To Wilson, the gizmos and biomedical research are merely support system for the true tool, the mind, which is Wilson’s biggest ongoing project.

“Shifting to neutral. Shifting to neutral,” Russ repeats “ That’s the key to sustained high performance across different scenarios. It’s the mental training that underpins everything we do at my performance company Limitless Minds. By staying neutral amidst chaos — calm, focused, not too high, not too low, not frazzled. This is the key. And physical health is at the root of that, but it’s the cart, not the horse. Or maybe it’s the horse shoes. Or no, maybe it’s the hay they feed the horse. But regardless, the horse is the mind. And a balanced, focused mind — a neutral mind — is how we excel.”

“Is it hard to shift to neutral? What’s the process look like to do it?”

“Not once you’re practiced at it. You find yourself doing it throughout the day. That is, if you’re not already in a constant state of neutrality. But this is hard to achieve. I’ve shifted to neutral maybe a dozen times since we’ve been hanging out.”

“Really?”

“Yeah. Absolut– oop. Just did it again. Did you notice it that time? Sometimes you can see it in subtle facial cues.”

Russell whistles. “Prince! Naomi! Hero! Come here. I’ve actually taught the dogs to do it. Watch. ‘Blue Eighty — Blue Eighty, Set!’” Instantly the two dogs sit down, noses slightly lifted, eyes fixed on Russ. Their focus is palpable.

“Wow,” I mutter. “I think I see it. Yeah.”

“Yeah, we’re actually developing a dog training academy here locally with the concept of mental neutrality at its core. We’re hoping to have multiple graduates bring home awards from the Westminster show next year.”

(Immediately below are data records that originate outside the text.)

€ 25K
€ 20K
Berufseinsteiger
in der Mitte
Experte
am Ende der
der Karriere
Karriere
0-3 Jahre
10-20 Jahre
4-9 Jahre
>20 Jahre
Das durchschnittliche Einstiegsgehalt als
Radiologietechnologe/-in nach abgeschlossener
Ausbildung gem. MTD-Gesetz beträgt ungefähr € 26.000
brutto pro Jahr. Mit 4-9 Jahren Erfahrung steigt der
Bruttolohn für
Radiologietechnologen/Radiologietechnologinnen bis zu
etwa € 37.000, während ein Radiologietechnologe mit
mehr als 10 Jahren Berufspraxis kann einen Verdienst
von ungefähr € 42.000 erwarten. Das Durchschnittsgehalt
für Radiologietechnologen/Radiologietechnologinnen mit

There are some interviews where you have to coax energy out of your subject. This isn’t one of them. Russ and I go on, back and forth for three hours at the patio table, our gregariousness perhaps fueled by baby-lemon elixir, saffron, and elevated blood oxygen levels. We chat until the fractal reflections of sunlight off the water disappear and the pine trees throw long shadows across the manicured lawn. Eventually, despite my journalistic instincts to keep Russ talking, I feel I’ve truly had enough. Plus I’m starving. I angle for a clean exit.

“Well, I need to go get some grub. How about you? I know you’re careful about what you put in your body. What’s for dinner?”

“I’ll need to check with the chef, but I’m pretty sure it’s sou-vide sea cucumber and elk back strap. Both wild-harvested this morning and flown in.” he says, unflinching.

“Oh, nice,” I reply, having become numb to such impossible statements.

On my way out the door, Russ thanks me graciously, and as I drive my car around the horseshoe driveway, past the front door, he smiles at me with a wide, instructive gaze, miming the hand motion of shifting gears in a car, and silently mouths, “Shift to neutral! Shift to neutral!”

I wave and return my gaze to the road, visions of pangolin embryos drifting through my mind.